The group has said repeatedly that the Hither Hills proposal by Deepwater Wind, and now Ørsted, which would have required digging up miles of Route 27 through Napeague, Amagansett and East Hampton, was an obvious “poison pill” intended to rile opposition and make the cheaper Beach Lane option seem vastly more appealing.
“11.6 miles on Route 27, then through the Main Streets of Amagansett and the village of East Hampton — it was purposefully designed to be unattractive,” Mr. Edlich said. “It’s one thing to have alternatives, it’s another thing to have alternatives that are viable.”
The Wainscott organization has accused Ørsted and East Hampton Town officials of reneging on promises intended to calm opposition when the spotlight was on the project, and of trying to fast track behind-the-scenes agreements to derail any consideration of alternatives. They have said they will take East Hampton Town and the East Hampton Town Trustees to court if either board enters into any agreements with Ørsted prior to the Article VII review by the Public Service Commission being completed and is mustering an effort to incorporate Wainscott as a village.
The town and Ørsted announced in September that they have reached an agreement in principle that would see the town and Trustees granting easements to the wind farm developers for Beach Lane and other town-controlled roadways beneath which the cable would be buried. Neither group has yet signed the agreement, which would be contingent on the Beach Lane route winning approval from the state.
Ørsted, the Danish energy company that now owns the South Fork Wind Farm project, announced recently that delays in the planning and permitting process caused partly by the COVID-19 pandemic have now pushed the anticipated completion date for the SFWF project back at least one year, to 2023. That means there is plenty of time for the PSC to require detailed analysis of the alternative routes proposed by the CPW.

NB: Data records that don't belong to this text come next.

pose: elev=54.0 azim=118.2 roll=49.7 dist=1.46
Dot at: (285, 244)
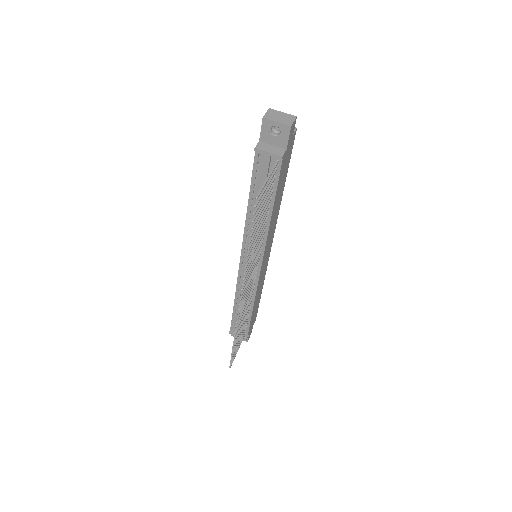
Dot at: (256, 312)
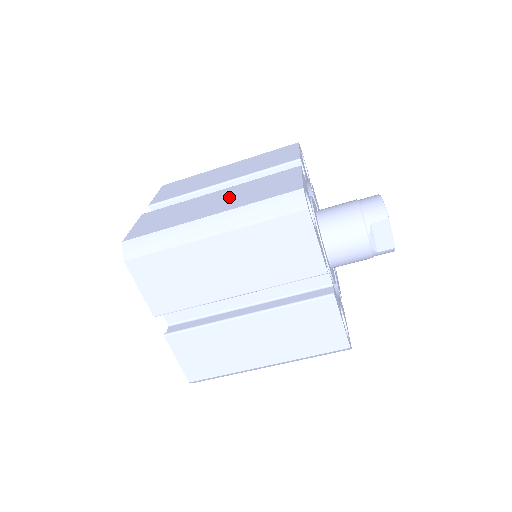
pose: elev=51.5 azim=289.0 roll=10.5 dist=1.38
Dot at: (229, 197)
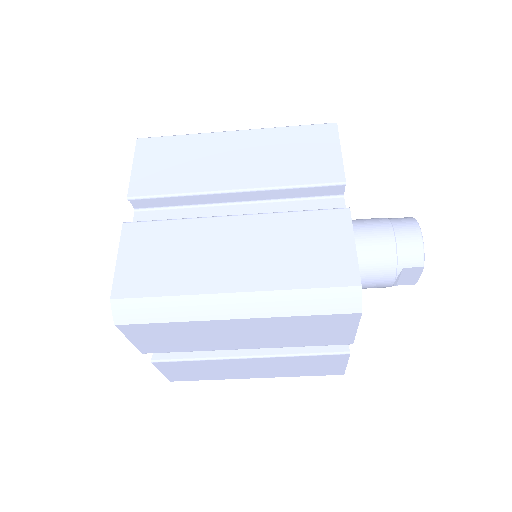
Dot at: (255, 249)
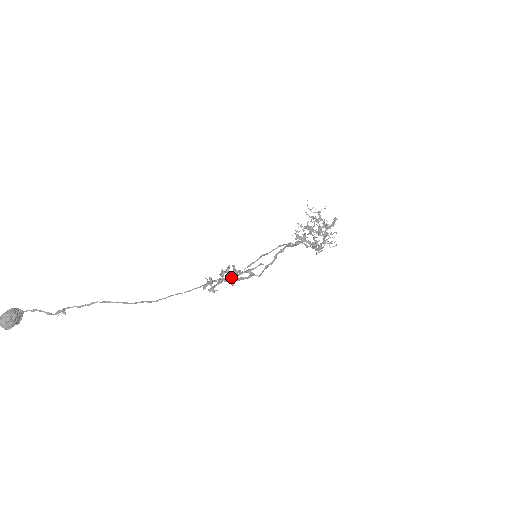
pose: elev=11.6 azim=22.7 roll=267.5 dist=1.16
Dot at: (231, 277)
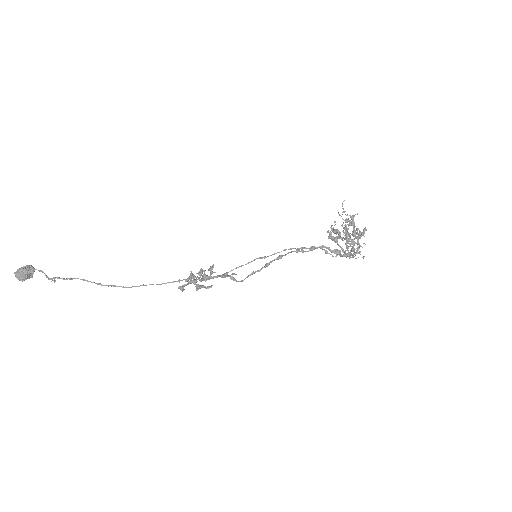
Dot at: occluded
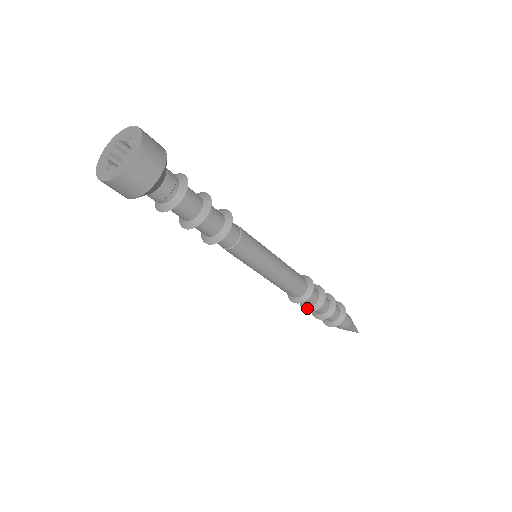
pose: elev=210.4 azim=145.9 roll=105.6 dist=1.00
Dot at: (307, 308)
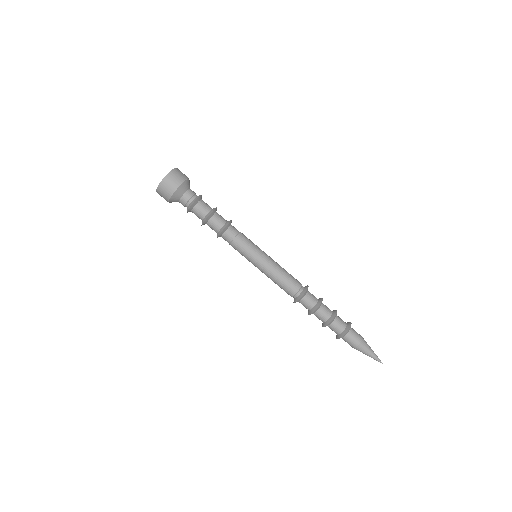
Dot at: (312, 310)
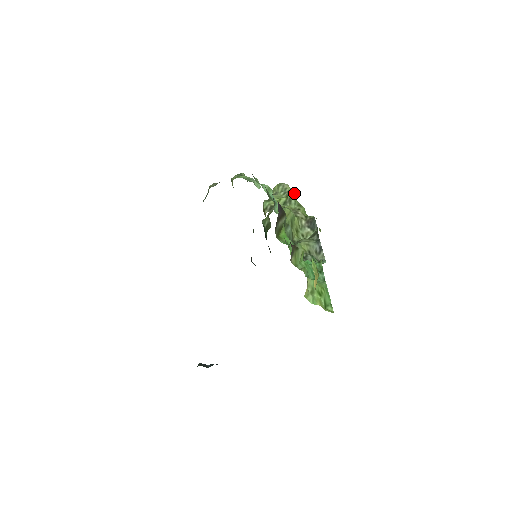
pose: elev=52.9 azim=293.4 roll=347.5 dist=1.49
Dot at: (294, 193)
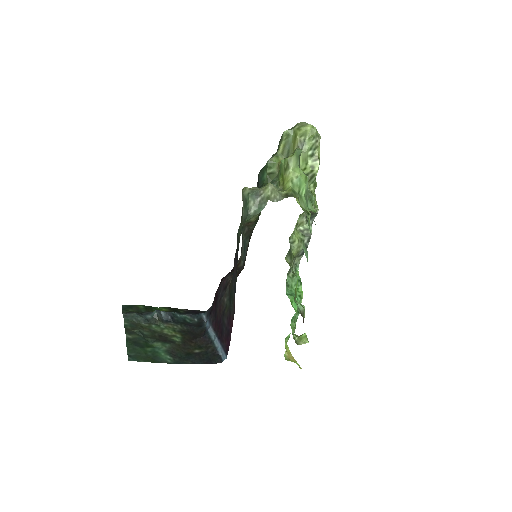
Dot at: (319, 156)
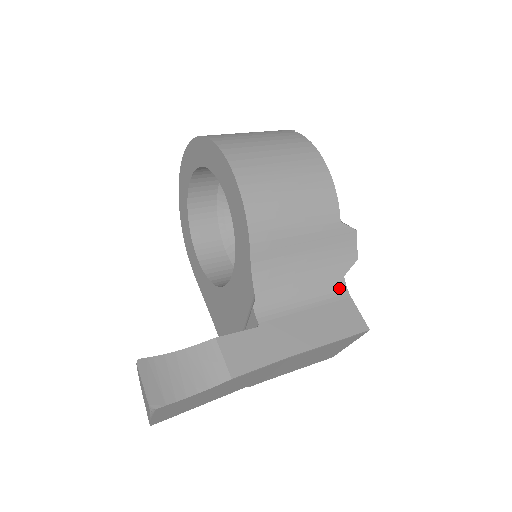
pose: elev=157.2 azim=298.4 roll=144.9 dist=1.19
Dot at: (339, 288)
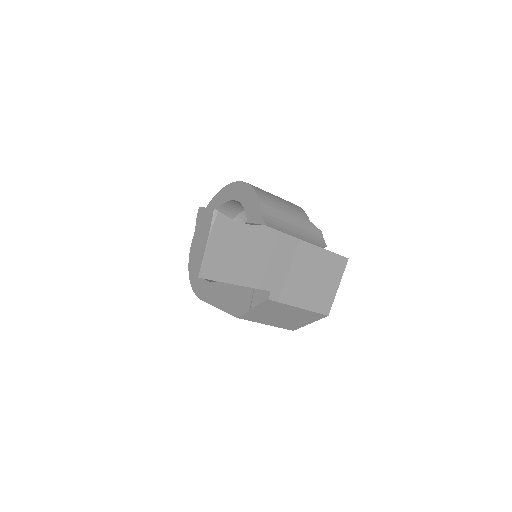
Dot at: occluded
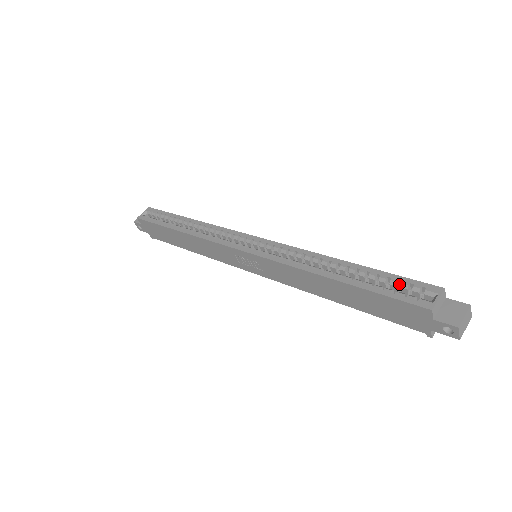
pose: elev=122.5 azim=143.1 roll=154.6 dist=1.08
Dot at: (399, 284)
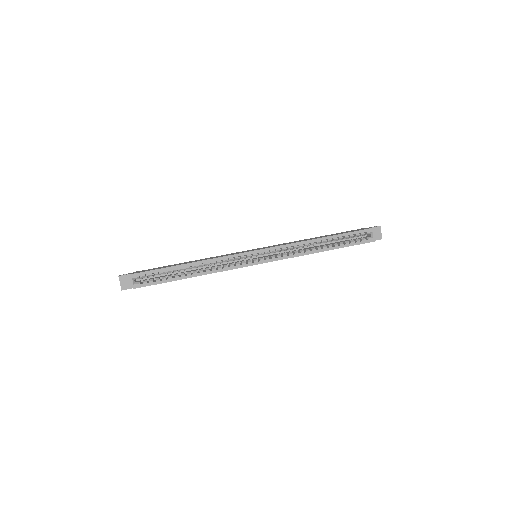
Dot at: (352, 234)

The best alternative, Mr. Edlich said, might actually be one that would mean fewer landing sites across the entire region as the offshore wind power industry explodes from a Block Island experiment into a Brobdingnagian powerhouse over the coming decade.
The Bureau of Ocean Energy Management, Mr. Edlich noted, has already been looking at ways to interconnect the multitude of offshore wind farm projects that are in the pipeline or expected to be proposed in the coming years with shared transmission cables.
Ørsted’s Sunrise Wind project, which could be as many as 100 turbines, has proposed bringing its large power supply cable ashore at Smith Point County Park in Shirley. Mr. Edlich said that having a separate landing cable for the tiny 15-turbine SFWF seemed inefficient, both environmentally and financially.
“Why not combine the infrastructure and bring it all onshore at Smith Point,” Mr. Edlich said, also nodding to other advances in the distribution of renewable energy policies in the offing. “With the Community Choice Aggregation that will exist soon … the East End can procure green energy no matter where it is provided.”
Whether their arguments will sway the PSC or not remains to be seen, but members of the Wainscott CAC largely welcomed them. Michael Hansen, who has been a vocal supporter of the Ørsted plans, was the lone voice against the project at this particular hearing.
“The facts from Alex are there — whether you agree with it or don’t, they are there,” said Bruce Solomon. “I don’t see that coming from the other side at all.”